Investors looking to play gold through an equity exposure may consider gold producers

  • While physical gold offers the strongest diversification benefits, gold producers offer significant diversification for an equity exposure, based on a high correlation with physical gold. The positive correlation of gold producers’ cost base with traditional industrials offers further diversification benefits.

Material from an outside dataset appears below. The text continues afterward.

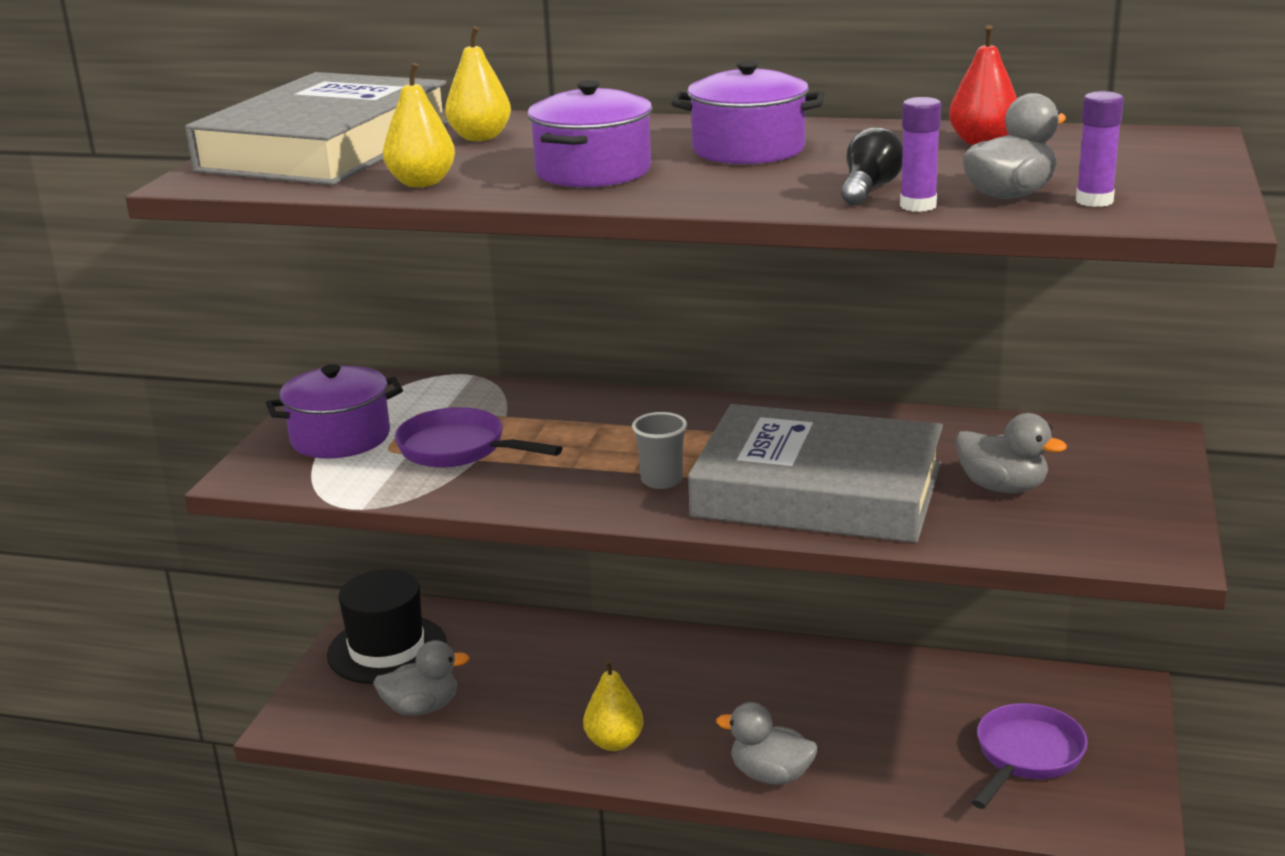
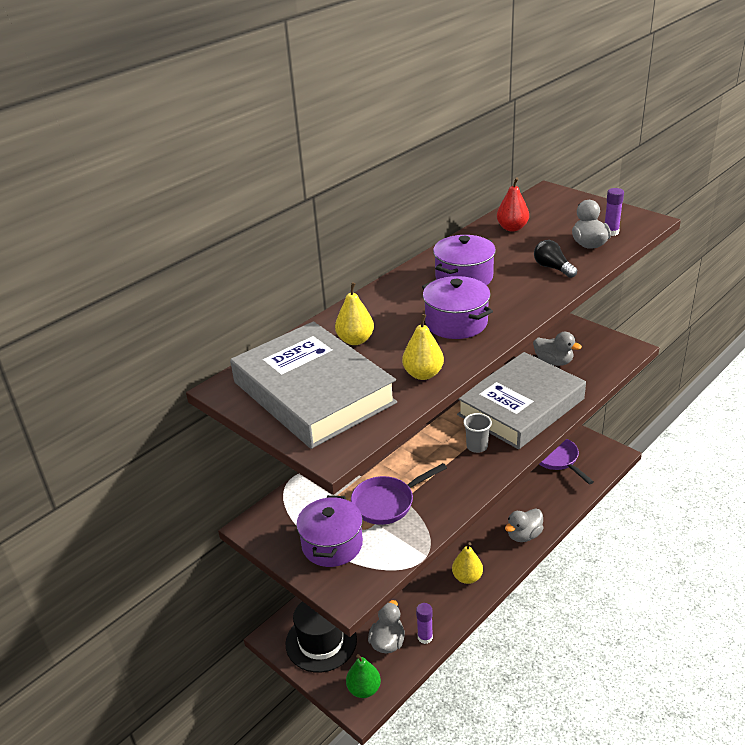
camera: 60 degrees left, 10 degrees up
purple glue stick [900,97,941,212] -> purple glue stick moved to [416,603,433,644]
grey duck [955,413,1067,493] -> grey duck turned 60 degrees clockwise [533,332,582,366]
none -> green pear [346,654,381,698]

Gold vs. silver year-on-year performance, August 2014 to August 2019

Gold vs. silver year-on-year performance

The figures shown relate to past performance. Past performance is not a reliable indicator of current or future results. Source: BlackRock and Aladdin, as of 31 August 2019. Index performance returns do not reflect any management fees, transaction costs or expenses. Indices are unmanaged and one cannot invest directly in an index.

Benefits of silver

  • Silver can also help boost portfolio diversification. Its correlation to global equities has turned slightly negative in 2019, going to -0.2 over the past three months.2
  • Silver is highly correlated with gold, but tends to lag gold prices, as shown by performance YTD. The spread between silver and gold is at its highest since 2009-2010, indicating that silver has room to catch up. Gold reached a five-year high in September, leading to some unwind; investors could look to silver to potentially capitalise upon the lag in price movements.2
  • Unlike gold, silver has major industrial applications, being used in photography, solar panels and medicine. However, the correlation between silver and industrial metals and the manufacturing sector has weakened in 2019, indicating that investors may be using the commodity as a safe-haven asset.

Any opinions and/or forecasts represent an assessment of the market environment at a specific time and is not intended to be a forecast of future events or a guarantee of future results. There is no guarantee that any forecasts made will come to pass.

1 Source: BlackRock and Markit, as at 3 October 2019.
2 Source: Bloomberg, as at 3 October 2019.